Economía

FMI: España no cumplirá hasta 2018

Crónica económica

Martes 17 de abril de 2012
Lo cierto es que sobre España lo habitual es que el FMI falle en sus previsiones, por ser demasiado pesimista. Esto es lo que ha ocurrido en los últimos años, y esto es lo que le hubiera gustado decir a Marta Fernández Currás. Pero eso no quiere decir que el propio FMI, consciente de sus fracasos anteriores, no intente hacer lo posible por corregirlos. Y, por otro lado, esos errores en la previsión se refieren al crecimiento económico, no a la diferencia entre ingresos y gastos públicos.
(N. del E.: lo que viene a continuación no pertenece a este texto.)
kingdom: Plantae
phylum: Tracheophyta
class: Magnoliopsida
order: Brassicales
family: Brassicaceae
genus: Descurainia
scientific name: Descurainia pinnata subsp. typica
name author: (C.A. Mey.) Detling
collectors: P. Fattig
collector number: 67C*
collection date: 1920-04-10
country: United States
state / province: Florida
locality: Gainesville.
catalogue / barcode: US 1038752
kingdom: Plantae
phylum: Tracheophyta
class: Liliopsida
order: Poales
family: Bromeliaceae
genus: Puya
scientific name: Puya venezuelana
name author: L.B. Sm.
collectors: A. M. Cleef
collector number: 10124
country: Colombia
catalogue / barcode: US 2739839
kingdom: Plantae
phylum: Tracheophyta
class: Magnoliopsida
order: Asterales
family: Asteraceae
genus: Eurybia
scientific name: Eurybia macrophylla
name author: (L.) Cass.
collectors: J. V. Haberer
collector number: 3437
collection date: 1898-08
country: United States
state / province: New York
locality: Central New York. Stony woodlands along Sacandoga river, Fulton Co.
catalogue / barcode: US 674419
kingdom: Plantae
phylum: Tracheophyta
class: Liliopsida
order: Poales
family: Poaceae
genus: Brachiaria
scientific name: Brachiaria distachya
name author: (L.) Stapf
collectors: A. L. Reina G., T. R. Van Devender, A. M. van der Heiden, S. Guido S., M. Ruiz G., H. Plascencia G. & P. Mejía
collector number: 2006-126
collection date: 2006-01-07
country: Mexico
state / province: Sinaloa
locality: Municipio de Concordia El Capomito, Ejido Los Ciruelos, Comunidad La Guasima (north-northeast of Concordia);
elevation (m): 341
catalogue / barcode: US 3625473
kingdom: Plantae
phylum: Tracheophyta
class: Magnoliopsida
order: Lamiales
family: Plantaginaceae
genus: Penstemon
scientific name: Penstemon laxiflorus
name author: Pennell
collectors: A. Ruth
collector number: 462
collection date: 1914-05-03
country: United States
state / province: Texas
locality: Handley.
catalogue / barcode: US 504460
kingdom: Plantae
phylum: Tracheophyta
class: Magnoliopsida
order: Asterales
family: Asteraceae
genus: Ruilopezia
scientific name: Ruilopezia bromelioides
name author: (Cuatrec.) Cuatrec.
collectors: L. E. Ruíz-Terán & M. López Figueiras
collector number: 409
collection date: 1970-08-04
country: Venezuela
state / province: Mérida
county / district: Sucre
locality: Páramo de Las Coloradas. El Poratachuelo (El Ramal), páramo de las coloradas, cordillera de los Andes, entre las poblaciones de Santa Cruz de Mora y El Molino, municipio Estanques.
Pero vamos, antes que nada, con lo que espera el FMI que ocurra con el déficit en España. Según el informe Fiscal Monitor del mes de abril, este año el Gobierno no va a lograr reducir el déficit del 8,5 por ciento de 2011 al 5,3 a que se ha comprometido, sino al 6,0 por ciento. No tendría mucha relevancia, si luego lograse rebajar el déficit al 3,0 por ciento en 2013, como le exige la UE, o incluso en 2014, como cree Deutsche Bank que hará el gobierno español.

Pero lo que espera el FMI es muy distinto. El calendario de reducción del déficit que espera es el siguiente: 2013, 5,7 por ciento; 2014, 5,2; 2015, 4,8; 2016, 4,4; 2017, 4,1 por ciento. Es decir, que como mucho en 2018 España empezará a poder cumplir con el objetivo para 2018. Pero hay más. Según la Ley de Estabilidad Presupuestaria, el Gobierno español tiene el compromiso de reducir el peso de la deuda sobre el PIB al 60 por ciento en 2020. Si al menos hasta 2018 esa deuda va a subir y a finales de 2012 estará cerca ya del 80 por ciento, ¿cómo la rebajaríamos al 60? Imposible si no vamos a crecer a ritmos chinos.

Y claramente no va a ser el caso. Según las previsiones del FMI para la eurozona, la economía decrecerá en los países que comparten el euro tres décimas este año, crecerán un 0,9 por ciento en 2013, y todavía en 2017 el crecimiento no será más que del 1,7 por ciento. Claro, que siempre nos podemos beneficiar de la capacidad de ahorro de las economías en desarrollo, que crecerán en el entorno del 6 por ciento anual (del 7,5 al 8 por ciento en el caso del Asia aún no desarrollada).

Además, por lo que se refiere al desempeño fiscal, el peso del Estado sobre la economía, que en 2006 era todavía del 38,3 por ciento, llegó a un pavoroso 46,1 por ciento en 2009, y a largo plazo se estancará (siempre según el FMI), en el 41,0 por ciento. Y la deuda, que en 2006 estaba en el 39,7 por ciento y aún bajó al 36,3 al año siguiente, irá subiendo progresivamente del 84,0 por ciento de 2013 al 91,9 por ciento de 2017.

El FMI toma nota del cambio en la Constitución Española. Pero no está claro que haga las cuentas a partir de la aplicación de la Ley de Estabilidad Presupuestaria, que supone la toma de control de las cuentas autonómicas por el Estado.